Bizleri savaşa hazırlarken gerçek yaşamla olan tüm ilişkilerimizi koparıyorlardı. Bir anlamda dışarıdaki hayatlarımızı siliyor, duygu ve düşüncelerimizi körelten propagandalar izletip, dinletiyorlardı. Bizden olmayan hiç bir şeyin hiç bir önemi ve değeri yok duygusu oluşturuluyordu. Onları imha etmenin doğru ve gerekli olduğu düşüncesi takıntı haline getiriliyordu. Cephelere götürülecek askerler öncesinde böylesini ağır bir beyin yıkamaya tabi tutuluyorlardı. İşte savaşların en büyük günahları da bu duygularla işleniyordu.? Diyordu.
Tıpkı bugün televizyonların bizleri uyutup ayrıştırdığı gibi. Yani propaganda cephesinde değişen bir şey yok.

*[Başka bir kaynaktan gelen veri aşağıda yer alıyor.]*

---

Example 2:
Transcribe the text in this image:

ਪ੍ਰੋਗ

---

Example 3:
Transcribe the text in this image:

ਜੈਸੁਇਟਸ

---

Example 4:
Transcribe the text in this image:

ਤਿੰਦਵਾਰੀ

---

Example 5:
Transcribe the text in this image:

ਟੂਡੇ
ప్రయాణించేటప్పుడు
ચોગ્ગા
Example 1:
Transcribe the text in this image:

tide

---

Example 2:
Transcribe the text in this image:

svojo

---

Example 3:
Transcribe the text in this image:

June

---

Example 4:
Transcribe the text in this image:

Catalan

Sadece iletişim ve propaganda araçları daha güçlü ve daha yaygın kullanılıyor.
Bütün bu belgeselleri izlerken ve dinlerken yavaş yavaş oyunun psikolojisine giriyorsunuz. Sonra MEBET oyuncuları sahneye çıkıyor ve bir insani görevi yerine getiriyorlar. Sizlere oyunu anlatmayacağım. Benim gibi sizler de eşinizi, çocuklarınızı, sevdiklerinizi, dostlarınızı alıp bu emeği yerinde izlemeye gidin. Kendinizi daha iyi ve değerli hissedeceksiniz. Farkında olmadan barışa destek vermiş olacaksınız.

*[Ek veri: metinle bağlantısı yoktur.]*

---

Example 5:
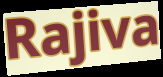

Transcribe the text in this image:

Rajiva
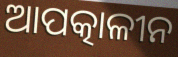
ଆପତ୍କାଳୀନ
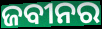
ଜବୀନର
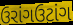
ઉરાંગઉટાંગ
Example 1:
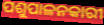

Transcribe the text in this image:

ପଶୁପାଳନକାରୀ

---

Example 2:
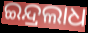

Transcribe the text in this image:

ଇନ୍ଦ୍ରଲାଧ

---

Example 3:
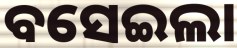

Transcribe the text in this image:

ବସେଇଲା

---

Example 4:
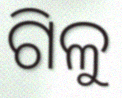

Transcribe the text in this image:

ଗିଳୁ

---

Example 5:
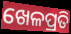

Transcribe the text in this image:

ଖେଳପ୍ରତି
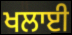
ਖਲਾਈ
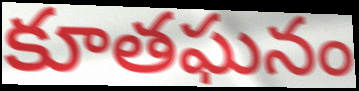
కూతఘనం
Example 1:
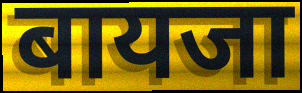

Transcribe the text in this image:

Bu konu asla bir köşe yazısına sığdırılamayacak kadar büyük, derin ve değerli. Ama ben bu konuda tadı damağınızda kalacak kadar bir parmak bal çalayım istedim. Gerisini lütfen gidin ve yaşayın.
Buradan Menemen Belediye Başkanı Sayın Tahir ŞAHİN´i bu kararlı desteğinden, Sevgili Metin Güler´i çölde çiçek yetiştirme çabasından, MEBET oyuncu ve öğrencilerini böylesine önemli bir çabanın değerli parçaları olduklarından, ama bir o kadar da Menemen´de bu şöleni sahiplenen ve salonları hiç boş bırakmayan Menemenli tiyatro severleri tebrik ediyorum. Bugünlerde yaşama dair çabalara ve haberlere o kadar ihtiyacımız var ki. Emeğinize ve yüreğinize sağlık.